- Problems and tasks:
[a] Using the bread-baking post, decide whether each statement agrees with it: (i) the writer's mother often baked cookies; (ii) the yeast is left to foam for 5-10 minutes; (iii) the dough rises in the mixing bowl for 30 minutes. Give yes or no for each, quoting the deciding words from the post.
[b] Retype the rows word for word, from the first row through the row that contains "List each element's", including both ends.

- Page:
[start]
Nobody can mess up a recipe quite like I can. After growing up in a home where my mother didn’t bake a single batch of cookies EVER, I was determined to be the baking Mom that every child dreams of having. After 12 years of marriage and countless destroyed culinary “wonders”, I finally amassed an arsenal of recipes that could bring a man to his knees (or at least lure his workaholic behind home for dinner on time!) Then I decided I was going to tackle bread making. From scratch. Using only food storage ingredients. [Cue running & screaming from Tay’s burning kitchen.]
A year and a half later, my wheat grinder and I have learned how to turn a bucket of food storage wheat into delicious rolls and pastries. It wasn’t easy. The dog ate a LOT of bread. However, I found several simple, screw-up-proof recipes that even your five year-old “helper” couldn’t botch. Hence the Bread Kindergarten series. If you went to Kindergarten, you got this!
Ridiculously Easy French Bread
The ingredients are simple and shaping the loaf is eerily similar to pre-school playdough rolling. It tastes great and looks gorgeous, which will provide a big boost to your bread baking self-esteem! Here is what you need:
2 tbsp sugar
2 cups warm water
2 tbsp instant yeast
2 tbsp oil
2 tsp salt
4½ to 5 cups flour (half wheat flour okay)
To Begin: Proof yeast by mixing it with sugar & warm water and letting it foam for 5-10 mins. Add in remaining ingredients, using enough flour to make a dough ball that holds its shape and is not sticky. (Houston humidity may require up to 6 cups of flour to achieve this but don’t go over 6.) Cover & let rise in the mixing bowl for 30 minutes until doubled.
[end]
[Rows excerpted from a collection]
[start]
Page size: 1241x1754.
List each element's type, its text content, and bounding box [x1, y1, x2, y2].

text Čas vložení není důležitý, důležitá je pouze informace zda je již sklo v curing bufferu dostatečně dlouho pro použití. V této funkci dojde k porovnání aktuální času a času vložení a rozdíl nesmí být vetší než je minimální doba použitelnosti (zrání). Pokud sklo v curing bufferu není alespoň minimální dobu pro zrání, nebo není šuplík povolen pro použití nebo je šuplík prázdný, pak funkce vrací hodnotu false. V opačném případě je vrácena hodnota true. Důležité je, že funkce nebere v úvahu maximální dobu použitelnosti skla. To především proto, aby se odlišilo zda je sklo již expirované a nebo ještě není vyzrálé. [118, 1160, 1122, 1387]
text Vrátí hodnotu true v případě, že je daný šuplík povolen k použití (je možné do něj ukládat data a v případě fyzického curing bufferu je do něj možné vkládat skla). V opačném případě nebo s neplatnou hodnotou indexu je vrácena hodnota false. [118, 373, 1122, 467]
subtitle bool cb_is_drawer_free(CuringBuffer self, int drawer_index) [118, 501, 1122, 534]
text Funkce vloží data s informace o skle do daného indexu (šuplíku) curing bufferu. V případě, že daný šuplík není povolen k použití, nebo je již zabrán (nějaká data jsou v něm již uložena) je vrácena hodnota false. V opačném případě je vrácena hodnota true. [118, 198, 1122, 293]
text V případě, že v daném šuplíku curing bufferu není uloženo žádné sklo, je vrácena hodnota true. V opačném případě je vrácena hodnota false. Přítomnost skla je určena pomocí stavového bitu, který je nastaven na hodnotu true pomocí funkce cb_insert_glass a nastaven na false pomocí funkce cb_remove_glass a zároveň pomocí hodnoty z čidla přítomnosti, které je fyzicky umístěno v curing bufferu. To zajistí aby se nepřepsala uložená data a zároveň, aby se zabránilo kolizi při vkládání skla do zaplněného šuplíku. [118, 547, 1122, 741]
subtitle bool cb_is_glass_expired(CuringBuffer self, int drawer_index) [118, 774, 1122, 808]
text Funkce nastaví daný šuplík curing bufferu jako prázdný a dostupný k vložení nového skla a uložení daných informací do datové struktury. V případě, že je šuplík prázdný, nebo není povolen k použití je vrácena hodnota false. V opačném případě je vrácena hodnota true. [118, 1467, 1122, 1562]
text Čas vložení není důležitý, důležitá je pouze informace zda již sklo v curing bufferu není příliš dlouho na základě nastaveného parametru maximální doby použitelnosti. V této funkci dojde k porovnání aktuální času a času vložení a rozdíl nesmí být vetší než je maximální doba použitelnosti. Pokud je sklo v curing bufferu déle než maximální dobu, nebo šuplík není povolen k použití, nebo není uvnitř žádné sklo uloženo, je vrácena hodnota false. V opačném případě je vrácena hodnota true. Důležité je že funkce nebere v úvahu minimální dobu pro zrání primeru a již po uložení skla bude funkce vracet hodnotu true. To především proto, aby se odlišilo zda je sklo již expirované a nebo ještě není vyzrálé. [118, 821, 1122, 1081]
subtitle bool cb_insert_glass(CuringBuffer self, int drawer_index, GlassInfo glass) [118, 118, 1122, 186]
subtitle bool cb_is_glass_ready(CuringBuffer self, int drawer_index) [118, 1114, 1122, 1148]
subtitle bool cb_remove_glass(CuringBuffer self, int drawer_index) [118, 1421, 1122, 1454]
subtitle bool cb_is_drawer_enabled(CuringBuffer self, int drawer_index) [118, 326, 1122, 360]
[end]
- Worked solutions:
[a]
(i) No: "my mother didn’t bake a single batch of cookies EVER"
(ii) Yes: "letting it foam for 5-10 mins"
(iii) Yes: "Cover & let rise in the mixing bowl for 30 minutes until doubled."

[b]
Page size: 1241x1754.
List each element's type, its text content, and bounding box [x1, y1, x2, y2].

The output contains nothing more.